And I cannot be changed, I cannot be changed, no
Trust me I’ve tried
I just end up right at the start of the line
Drawing circles

Circles, nonostante le condizioni imprevedibili in cui è uscito, non è un disco rapito dal buio. Non lo è, almeno, totalmente. È, anzi, il risvolto maturo delle difficoltà esposte sottilmente nell’album precedente Swimming (And I got neighbors, they’re more like strangers / We could be friends / I just need a way out of my head / I’ll do anything for a way out / Of my head – apre in Come Back to Earth), forse ne è addirittura la soluzione cosciente, la rappresentazione della necessità di trovare uno spazio in cui poter respirare emotivamente e aprire una discussione con i propri ascoltatori, aiutandosi con toni più rilassati che costeggiano il chillout per farci capire che, in fondo, tutto può essere superato.
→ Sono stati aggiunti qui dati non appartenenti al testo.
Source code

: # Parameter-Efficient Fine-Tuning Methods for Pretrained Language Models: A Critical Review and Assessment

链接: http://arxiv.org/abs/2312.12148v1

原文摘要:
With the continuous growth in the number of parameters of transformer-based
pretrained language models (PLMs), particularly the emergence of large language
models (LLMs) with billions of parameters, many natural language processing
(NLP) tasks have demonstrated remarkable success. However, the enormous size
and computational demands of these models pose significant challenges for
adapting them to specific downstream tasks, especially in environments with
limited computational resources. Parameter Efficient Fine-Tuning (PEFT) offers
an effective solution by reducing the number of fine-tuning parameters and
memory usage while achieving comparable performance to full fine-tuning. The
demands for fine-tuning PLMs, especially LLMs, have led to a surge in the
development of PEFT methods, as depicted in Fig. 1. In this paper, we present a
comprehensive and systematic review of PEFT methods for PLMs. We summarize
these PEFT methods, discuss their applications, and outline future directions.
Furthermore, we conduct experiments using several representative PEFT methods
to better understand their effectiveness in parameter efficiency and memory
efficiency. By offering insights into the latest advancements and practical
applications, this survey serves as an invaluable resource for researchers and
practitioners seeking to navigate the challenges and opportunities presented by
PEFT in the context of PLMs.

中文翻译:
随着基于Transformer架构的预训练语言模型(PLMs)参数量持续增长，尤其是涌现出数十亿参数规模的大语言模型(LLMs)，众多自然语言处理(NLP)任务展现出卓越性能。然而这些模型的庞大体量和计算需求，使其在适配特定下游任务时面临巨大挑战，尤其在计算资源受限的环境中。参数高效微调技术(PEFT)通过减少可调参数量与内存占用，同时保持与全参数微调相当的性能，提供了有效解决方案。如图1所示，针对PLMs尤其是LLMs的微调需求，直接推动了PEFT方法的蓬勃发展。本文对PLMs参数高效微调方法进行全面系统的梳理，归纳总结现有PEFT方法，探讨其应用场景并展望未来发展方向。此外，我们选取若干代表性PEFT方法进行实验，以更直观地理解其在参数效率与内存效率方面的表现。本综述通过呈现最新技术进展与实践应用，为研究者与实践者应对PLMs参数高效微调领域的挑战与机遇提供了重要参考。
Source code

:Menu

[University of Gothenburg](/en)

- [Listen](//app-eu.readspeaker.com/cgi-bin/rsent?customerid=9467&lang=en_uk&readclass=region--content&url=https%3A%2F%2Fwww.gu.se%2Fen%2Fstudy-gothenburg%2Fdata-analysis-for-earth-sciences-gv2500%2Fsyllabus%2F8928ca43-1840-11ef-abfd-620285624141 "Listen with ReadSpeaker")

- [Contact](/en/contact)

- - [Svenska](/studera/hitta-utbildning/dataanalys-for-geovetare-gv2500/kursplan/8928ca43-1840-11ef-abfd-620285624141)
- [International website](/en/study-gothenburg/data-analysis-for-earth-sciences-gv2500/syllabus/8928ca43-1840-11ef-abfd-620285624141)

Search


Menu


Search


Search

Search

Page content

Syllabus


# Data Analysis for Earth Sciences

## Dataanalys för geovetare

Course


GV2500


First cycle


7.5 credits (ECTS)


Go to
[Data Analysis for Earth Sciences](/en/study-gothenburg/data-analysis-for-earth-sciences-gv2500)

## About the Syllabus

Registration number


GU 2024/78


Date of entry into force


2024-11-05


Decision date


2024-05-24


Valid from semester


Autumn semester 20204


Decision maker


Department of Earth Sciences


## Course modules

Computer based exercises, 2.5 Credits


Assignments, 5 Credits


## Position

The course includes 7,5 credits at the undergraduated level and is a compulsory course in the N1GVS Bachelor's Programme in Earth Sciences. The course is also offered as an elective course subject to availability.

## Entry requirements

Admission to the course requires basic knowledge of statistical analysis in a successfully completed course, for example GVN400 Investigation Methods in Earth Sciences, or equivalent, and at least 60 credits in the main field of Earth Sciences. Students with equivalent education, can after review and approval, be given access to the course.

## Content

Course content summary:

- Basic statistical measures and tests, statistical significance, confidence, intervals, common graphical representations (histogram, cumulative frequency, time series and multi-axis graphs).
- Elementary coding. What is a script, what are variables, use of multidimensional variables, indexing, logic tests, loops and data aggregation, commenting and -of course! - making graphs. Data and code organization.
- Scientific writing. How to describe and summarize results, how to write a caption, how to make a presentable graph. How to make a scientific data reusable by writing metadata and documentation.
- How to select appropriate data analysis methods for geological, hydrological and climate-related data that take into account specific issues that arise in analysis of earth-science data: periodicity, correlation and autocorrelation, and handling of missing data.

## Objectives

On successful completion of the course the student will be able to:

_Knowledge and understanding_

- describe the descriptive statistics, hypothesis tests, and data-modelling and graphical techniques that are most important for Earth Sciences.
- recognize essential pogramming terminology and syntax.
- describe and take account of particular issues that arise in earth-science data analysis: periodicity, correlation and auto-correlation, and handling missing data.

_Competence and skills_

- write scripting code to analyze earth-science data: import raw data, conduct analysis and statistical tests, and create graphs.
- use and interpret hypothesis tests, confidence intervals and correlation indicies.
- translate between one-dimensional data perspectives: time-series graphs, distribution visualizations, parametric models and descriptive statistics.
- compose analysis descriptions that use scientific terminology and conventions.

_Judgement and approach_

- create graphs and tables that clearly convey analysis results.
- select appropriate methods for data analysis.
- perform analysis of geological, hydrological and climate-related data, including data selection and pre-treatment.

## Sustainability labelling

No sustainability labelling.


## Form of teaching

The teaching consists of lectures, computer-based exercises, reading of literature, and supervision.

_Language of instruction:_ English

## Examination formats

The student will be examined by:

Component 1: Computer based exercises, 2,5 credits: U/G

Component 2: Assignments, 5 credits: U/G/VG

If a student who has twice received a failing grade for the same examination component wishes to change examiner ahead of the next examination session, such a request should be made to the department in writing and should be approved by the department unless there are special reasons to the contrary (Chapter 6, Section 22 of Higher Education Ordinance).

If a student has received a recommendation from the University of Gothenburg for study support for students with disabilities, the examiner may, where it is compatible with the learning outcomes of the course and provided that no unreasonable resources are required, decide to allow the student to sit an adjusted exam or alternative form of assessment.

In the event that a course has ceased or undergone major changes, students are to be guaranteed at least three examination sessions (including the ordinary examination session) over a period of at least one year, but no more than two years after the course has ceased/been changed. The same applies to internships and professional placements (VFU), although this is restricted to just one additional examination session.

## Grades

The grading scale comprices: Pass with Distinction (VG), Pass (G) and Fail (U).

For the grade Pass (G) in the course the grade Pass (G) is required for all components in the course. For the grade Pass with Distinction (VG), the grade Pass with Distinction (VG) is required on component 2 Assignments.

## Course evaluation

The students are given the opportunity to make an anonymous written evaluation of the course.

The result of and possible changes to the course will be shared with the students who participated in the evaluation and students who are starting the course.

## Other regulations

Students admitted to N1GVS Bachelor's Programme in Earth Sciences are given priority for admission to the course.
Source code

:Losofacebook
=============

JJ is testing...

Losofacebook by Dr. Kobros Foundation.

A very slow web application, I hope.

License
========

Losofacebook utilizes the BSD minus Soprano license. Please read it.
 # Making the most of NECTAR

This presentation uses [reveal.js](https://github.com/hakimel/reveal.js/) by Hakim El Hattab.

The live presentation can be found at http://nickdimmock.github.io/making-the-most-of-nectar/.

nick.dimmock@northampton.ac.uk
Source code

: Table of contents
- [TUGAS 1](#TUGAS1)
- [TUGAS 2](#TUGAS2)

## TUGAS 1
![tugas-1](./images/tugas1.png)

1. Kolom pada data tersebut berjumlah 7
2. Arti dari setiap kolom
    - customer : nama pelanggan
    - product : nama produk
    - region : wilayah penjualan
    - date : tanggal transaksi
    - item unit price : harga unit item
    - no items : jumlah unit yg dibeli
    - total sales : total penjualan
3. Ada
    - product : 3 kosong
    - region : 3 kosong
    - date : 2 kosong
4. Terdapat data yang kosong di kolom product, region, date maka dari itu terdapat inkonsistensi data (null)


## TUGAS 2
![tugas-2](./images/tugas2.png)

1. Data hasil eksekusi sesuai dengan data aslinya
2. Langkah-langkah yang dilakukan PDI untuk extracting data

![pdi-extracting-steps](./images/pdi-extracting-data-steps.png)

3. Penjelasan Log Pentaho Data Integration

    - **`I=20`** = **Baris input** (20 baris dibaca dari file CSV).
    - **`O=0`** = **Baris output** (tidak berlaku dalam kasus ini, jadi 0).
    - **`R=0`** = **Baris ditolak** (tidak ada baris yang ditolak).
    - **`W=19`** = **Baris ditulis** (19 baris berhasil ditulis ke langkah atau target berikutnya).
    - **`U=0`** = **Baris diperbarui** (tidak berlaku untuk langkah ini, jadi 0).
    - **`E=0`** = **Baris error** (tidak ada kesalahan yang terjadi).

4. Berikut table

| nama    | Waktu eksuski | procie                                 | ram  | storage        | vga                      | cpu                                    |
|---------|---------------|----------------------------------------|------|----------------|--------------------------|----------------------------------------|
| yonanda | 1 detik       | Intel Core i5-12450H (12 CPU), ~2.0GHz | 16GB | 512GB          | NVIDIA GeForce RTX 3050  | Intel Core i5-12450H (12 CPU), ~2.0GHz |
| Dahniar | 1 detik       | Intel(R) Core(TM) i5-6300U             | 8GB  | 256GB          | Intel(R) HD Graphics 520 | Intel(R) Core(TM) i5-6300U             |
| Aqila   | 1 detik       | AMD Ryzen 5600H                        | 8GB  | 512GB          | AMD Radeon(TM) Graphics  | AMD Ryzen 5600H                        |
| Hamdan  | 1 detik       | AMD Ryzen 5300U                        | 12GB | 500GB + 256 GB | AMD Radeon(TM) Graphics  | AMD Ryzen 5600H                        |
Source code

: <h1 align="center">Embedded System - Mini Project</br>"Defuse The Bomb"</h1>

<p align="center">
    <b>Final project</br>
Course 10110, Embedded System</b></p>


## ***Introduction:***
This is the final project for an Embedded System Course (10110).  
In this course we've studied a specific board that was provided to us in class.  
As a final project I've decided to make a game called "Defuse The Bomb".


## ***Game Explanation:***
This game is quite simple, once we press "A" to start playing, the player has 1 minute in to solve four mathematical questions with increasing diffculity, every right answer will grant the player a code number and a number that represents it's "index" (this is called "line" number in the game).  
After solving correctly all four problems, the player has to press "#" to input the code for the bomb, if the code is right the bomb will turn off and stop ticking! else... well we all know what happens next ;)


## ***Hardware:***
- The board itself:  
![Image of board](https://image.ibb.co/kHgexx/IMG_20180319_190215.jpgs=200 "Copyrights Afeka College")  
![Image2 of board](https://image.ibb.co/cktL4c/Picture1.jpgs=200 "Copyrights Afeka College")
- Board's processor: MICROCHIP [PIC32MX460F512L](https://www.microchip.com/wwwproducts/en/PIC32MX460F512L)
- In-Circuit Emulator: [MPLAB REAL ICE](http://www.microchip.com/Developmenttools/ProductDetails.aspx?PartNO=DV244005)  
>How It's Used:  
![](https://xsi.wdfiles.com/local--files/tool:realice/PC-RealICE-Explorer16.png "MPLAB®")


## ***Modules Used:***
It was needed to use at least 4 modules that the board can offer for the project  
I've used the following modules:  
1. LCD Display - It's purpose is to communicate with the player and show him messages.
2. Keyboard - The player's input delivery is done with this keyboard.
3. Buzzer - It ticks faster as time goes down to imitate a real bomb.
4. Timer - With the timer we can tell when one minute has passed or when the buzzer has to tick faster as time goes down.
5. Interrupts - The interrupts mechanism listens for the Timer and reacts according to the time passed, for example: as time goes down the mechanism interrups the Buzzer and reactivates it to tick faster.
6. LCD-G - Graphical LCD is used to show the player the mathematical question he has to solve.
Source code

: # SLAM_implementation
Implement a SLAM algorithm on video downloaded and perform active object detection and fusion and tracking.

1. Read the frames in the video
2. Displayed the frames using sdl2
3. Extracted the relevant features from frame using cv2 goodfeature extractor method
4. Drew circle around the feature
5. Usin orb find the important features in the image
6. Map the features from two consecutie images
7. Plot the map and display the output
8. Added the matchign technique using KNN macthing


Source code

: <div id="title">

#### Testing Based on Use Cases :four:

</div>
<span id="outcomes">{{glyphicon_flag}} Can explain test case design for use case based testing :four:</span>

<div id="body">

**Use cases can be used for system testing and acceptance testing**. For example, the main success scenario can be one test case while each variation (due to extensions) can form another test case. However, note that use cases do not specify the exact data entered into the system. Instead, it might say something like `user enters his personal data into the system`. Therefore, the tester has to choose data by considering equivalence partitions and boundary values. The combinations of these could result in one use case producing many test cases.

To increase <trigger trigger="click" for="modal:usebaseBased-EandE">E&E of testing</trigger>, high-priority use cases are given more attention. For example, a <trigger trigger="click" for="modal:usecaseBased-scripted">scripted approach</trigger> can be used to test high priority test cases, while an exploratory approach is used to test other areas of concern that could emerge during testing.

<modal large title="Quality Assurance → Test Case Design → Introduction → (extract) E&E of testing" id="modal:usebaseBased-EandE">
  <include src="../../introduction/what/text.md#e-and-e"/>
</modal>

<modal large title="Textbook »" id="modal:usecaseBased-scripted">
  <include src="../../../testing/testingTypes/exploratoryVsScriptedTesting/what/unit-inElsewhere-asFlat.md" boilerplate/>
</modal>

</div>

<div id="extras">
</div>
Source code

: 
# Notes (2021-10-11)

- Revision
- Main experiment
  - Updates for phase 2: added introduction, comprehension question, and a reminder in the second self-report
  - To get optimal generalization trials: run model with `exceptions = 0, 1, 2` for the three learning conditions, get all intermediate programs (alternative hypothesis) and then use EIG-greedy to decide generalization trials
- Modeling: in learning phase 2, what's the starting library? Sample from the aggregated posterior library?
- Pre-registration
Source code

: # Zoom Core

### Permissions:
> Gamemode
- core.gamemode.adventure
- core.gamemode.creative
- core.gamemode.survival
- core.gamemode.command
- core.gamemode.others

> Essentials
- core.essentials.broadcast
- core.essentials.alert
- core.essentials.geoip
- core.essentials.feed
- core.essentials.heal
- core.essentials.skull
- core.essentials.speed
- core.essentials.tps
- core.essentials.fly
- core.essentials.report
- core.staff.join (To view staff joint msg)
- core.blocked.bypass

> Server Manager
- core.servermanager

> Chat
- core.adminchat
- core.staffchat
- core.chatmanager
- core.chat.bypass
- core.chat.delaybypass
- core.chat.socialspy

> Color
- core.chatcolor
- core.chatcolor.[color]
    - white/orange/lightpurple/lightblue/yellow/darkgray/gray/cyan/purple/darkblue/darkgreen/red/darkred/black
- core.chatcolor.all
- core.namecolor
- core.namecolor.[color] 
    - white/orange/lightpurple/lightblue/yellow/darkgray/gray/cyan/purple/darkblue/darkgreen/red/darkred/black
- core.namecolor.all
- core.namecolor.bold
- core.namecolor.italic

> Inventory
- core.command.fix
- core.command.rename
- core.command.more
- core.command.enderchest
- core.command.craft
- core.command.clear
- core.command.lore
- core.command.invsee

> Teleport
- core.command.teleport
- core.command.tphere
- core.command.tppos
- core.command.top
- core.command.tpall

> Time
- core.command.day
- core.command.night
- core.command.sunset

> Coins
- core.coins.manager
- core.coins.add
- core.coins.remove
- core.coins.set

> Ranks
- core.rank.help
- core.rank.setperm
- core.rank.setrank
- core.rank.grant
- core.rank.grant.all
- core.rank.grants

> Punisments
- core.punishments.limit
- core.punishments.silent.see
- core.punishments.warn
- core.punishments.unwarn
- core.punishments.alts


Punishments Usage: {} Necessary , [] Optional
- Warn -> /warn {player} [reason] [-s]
Un Surf emotivo, su e giù dalle grandi onde, che anche nei momenti di maggiore criticità e pathos non abbandona un clima disteso, anche quando le autoaccuse di That’s on Me non sembrano lasciare scampo (We’ll take the stairs that gets us into there / It’s unfair when I’m being too proud, but / That’s on me, that’s on me, I know).

La transizione dal rap si condensa in maniera naturale e, paradossalmente, nella reinterpretazione del brano Everybody (Gotta Live) che, alle influenze psichedeliche dei Love, predilige l’impatto del piano minimale e il contrasto con cui il tono malinconico della voce di Miller ne approfondisce la struttura. Il pregio di tutte le grandi cover, del resto, da All Along the Watchover di Dylan e Hendrix fino a Where Did You Sleep Last Night? (Leadbelly/Nirvana), è quello di dare un tono completamente diverso, di aggiungere, cioè, una musicalità e un significato non solo diverso ma arricchito dalla propria storia personale. Così accade in Everybody, nelle note cadenzate e nella sua voce a tratti rauca e spezzata, che conferma l’atipicità di Mac Miller, per background e storia, nel mondo del rap. Così imperfetto e confuso da adattarsi non solo su più generi ma di arricchirli con la propria diversità. Questo non vuol dire che Circles abbandoni il suo mondo di origine ma che viene rielaborato in una forma d’arte ancora più complessa, evolvendo il rap in una sorta di songwriting a rime sciolte che grondano di emotività e strutture alternative che si riproducono in Good News, in cui il disincanto, matrice descrittiva di tutto l’album, non si limita a una resa o una richiesta di salvezza. Si emancipa dai tratti decadenti di Everybody, li esalta fino a quasi rinchiudere tutto il resto fuori. Allo stesso modo nel ritmo di Blue World, il suo ingresso scanzonato, si dirigono esattamente dove Swimming si era interrotto. Sono una pausa necessaria che non si illude né si arrende davanti all’irrimediabile, scava alla ricerca dei buoni – e piccoli – motivi per uscirne.

 

 

La richiesta emotiva che ci dà Circles di Mac Miller, pur condizionata dall’essere un album postumo, è determinante nella sua comprensione. Circles non può, e non deve, essere un disco come gli altri ma ci dà la possibilità di entrare in una sfera personale spesso chiusa e nascosta di questo mondo complesso. Di farlo con chiarezza, senza nascondersi o limitarsi a un solo genere, alla trasmissione di un solo sentimento o di un determinato tipo di ricezione. Un capitolo finale che riscopre il valore dell’imperfezione e del transitorio, rinchiusa nella matrice che rende lo stile di Mac Miller uno splendido esercizio di sincerità.

Yeah, why don’t you wake up from your bad dreams?
When’s the last time you took a little time for yourself?